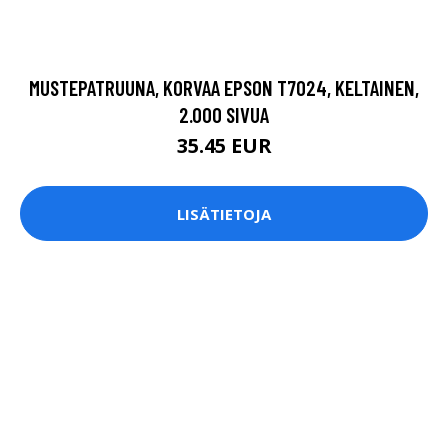
MUSTEPATRUUNA, KORVAA EPSON T7024, KELTAINEN,
2.000 SIVUA
35.45 EUR
LISÄTIETOJA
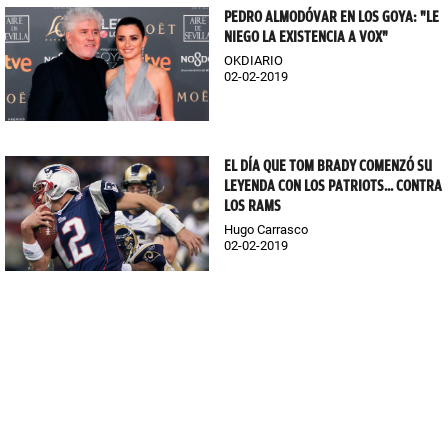
PEDRO ALMODÓVAR EN LOS GOYA: "LE
NIEGO LA EXISTENCIA A VOX"
OKDIARIO
02-02-2019
EL DÍA QUE TOM BRADY COMENZÓ SU
LEYENDA CON LOS PATRIOTS... CONTRA
LOS RAMS
Hugo Carrasco
02-02-2019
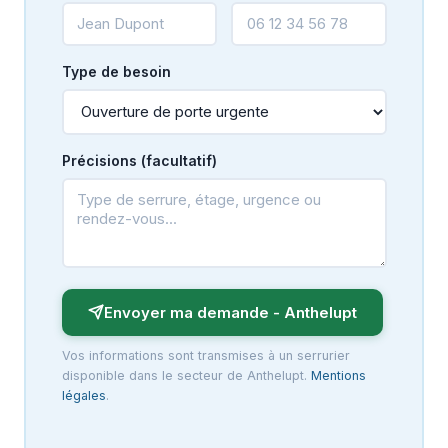
Type de besoin
Précisions (facultatif)
Envoyer ma demande - Anthelupt
Vos informations sont transmises à un serrurier
disponible dans le secteur de Anthelupt.
Mentions
légales
.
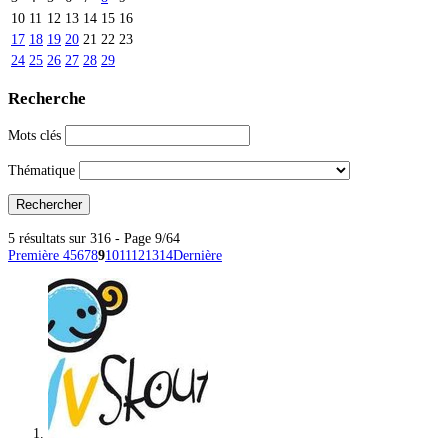
10
11
12
13
14
15
16
17
18
19
20
21
22
23
24
25
26
27
28
29
Recherche
Mots clés
Thématique
5 résultats sur 316 - Page 9/64
Première
4
5
6
7
8
9
10
11
12
13
14
Dernière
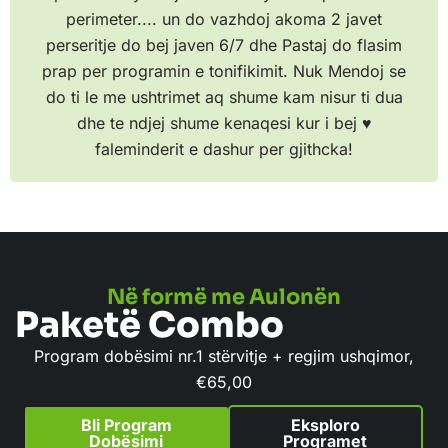
perimeter.... un do vazhdoj akoma 2 javet
perseritje do bej javen 6/7 dhe Pastaj do flasim
prap per programin e tonifikimit. Nuk Mendoj se
do ti le me ushtrimet aq shume kam nisur ti dua
dhe te ndjej shume kenaqesi kur i bej ♥️
faleminderit e dashur per gjithcka!
Në formë me Aulonën
Paketë Combo
Program dobësimi nr.1 stërvitje + regjim ushqimor,
€
65,00
Bli Program
Eksploro
Dobësimi
Programet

Directions
Transcribe each entry precisely as given, leaving the pictures out.

Result of the task
MUSTEPATRUUNA, KORVAA EPSON T7024, KELTAINEN,
2.000 SIVUA
35.45 EUR
LISÄTIETOJA
PEDRO ALMODÓVAR EN LOS GOYA: "LE
NIEGO LA EXISTENCIA A VOX"
OKDIARIO
02-02-2019
EL DÍA QUE TOM BRADY COMENZÓ SU
LEYENDA CON LOS PATRIOTS... CONTRA
LOS RAMS
Hugo Carrasco
02-02-2019
Type de besoin
Précisions (facultatif)
Envoyer ma demande - Anthelupt
Vos informations sont transmises à un serrurier
disponible dans le secteur de Anthelupt.
Mentions
légales
.
10
11
12
13
14
15
16
17
18
19
20
21
22
23
24
25
26
27
28
29
Recherche
Mots clés
Thématique
5 résultats sur 316 - Page 9/64
Première
4
5
6
7
8
9
10
11
12
13
14
Dernière
perimeter.... un do vazhdoj akoma 2 javet
perseritje do bej javen 6/7 dhe Pastaj do flasim
prap per programin e tonifikimit. Nuk Mendoj se
do ti le me ushtrimet aq shume kam nisur ti dua
dhe te ndjej shume kenaqesi kur i bej ♥️
faleminderit e dashur per gjithcka!
Në formë me Aulonën
Paketë Combo
Program dobësimi nr.1 stërvitje + regjim ushqimor,
€
65,00
Bli Program
Eksploro
Dobësimi
Programet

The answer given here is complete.